Nina finally turned away, finding with mild surprise that her husband was out of sight. ‘Eddie? Where are you?’ The dappled light through the trees made his tracks in the snow surprisingly hard to follow.
‘Over here,’ came the reply from a dip about fifty yards away. She headed for it. Eddie came into view below as she approached its edge. ‘Have a gander at this.’
‘At what?’ she asked. There was nothing immediately unusual in sight; a large bowl-shaped depression had a long hump at its centre, snow-laden trees atop it. But his expectant half-smirk told her she had missed something. She followed his path down the slope, looking in all directions. Was there an opening in the ground, or a group of stones that might once have been part of a structure? Nothing presented itself—
The answer suddenly appeared with such obviousness that she couldn’t believe she hadn’t seen it immediately. ‘You got it now?’ Eddie asked.
‘Yeah, I got it,’ she said, laughing. ‘Talk about not seeing the wood for the trees.’
The forest surrounding them was made up entirely of evergreens — but the trees on top of the mound were devoid of leaves beneath their coatings of snow and ice. Wiry branches spread out to form roughly spherical shapes, in contrast to the distinctive cones of the conifers. ‘So you think that’s an ash tree?’ said Eddie.
‘I think that’s an ash tree,’ gasped Tova, hurrying up behind Nina.
‘An ash grove,’ Nina corrected. She counted at least a dozen of the interlopers. A few small evergreens had managed to take root amongst the group, but otherwise the ashes seemed to have been in possession of the hillock for a long time. ‘Is this it? Have we found Valhalla?’
‘I do not know. Come on, we must search!’ Tova rushed past Nina down the slope.
‘If there were any buildings here, they’re long gone,’ Eddie said as Nina followed the Swede.

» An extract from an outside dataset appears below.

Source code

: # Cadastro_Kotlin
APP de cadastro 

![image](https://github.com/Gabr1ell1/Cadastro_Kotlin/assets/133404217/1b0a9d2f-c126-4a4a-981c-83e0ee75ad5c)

‘I don’t think we’re looking for an actual building,’ she replied. ‘I think we’re looking for that.’ She pointed at the hump.
He was less than impressed. ‘You think that’s Valhalla? ’
‘No, but Valhalla is under it!’ said Tova. ‘The Vikings often put their dead in burial mounds — the largest in Sweden is called Anundshög, in Västmanland. It is big, over nine metres high.’ She led the way around the little hill. ‘Perhaps that is even where the name came from; “Valhalla” means “the hall of the slain”, but if whatever was built here was buried to hide or protect it, then it would have looked just like a burial mound.’
‘It’d match the runes,’ Nina noted. ‘They said Odin’s hall was now of the slain.’
‘You mean Valhalla might just be a nickname?’ Eddie asked dubiously.
Nina smiled. ‘You’ve heard of Emperor Caligula?’
‘The mad, pervy one? Course I have.’
‘Caligula was a nickname — it was a type of soldier’s boot. His real name was Gaius Germanicus.’
‘No wonder he changed it. But if this place was so important to the Vikings, why would they bury it? What were they trying to protect?’
‘The eitr,’ said Kagan as he caught up. ‘They were afraid of it, because they knew how deadly it was — but they also knew some people would still be crazy enough to look for it.’
‘That might be where the myth of Loki comes from,’ Nina said thoughtfully. ‘He was a Norse god like Thor and Odin, but he betrayed them and sided with the serpent and the wolf at Ragnarök. Maybe he was like Hoyt — he wanted to use the eitr as a weapon.’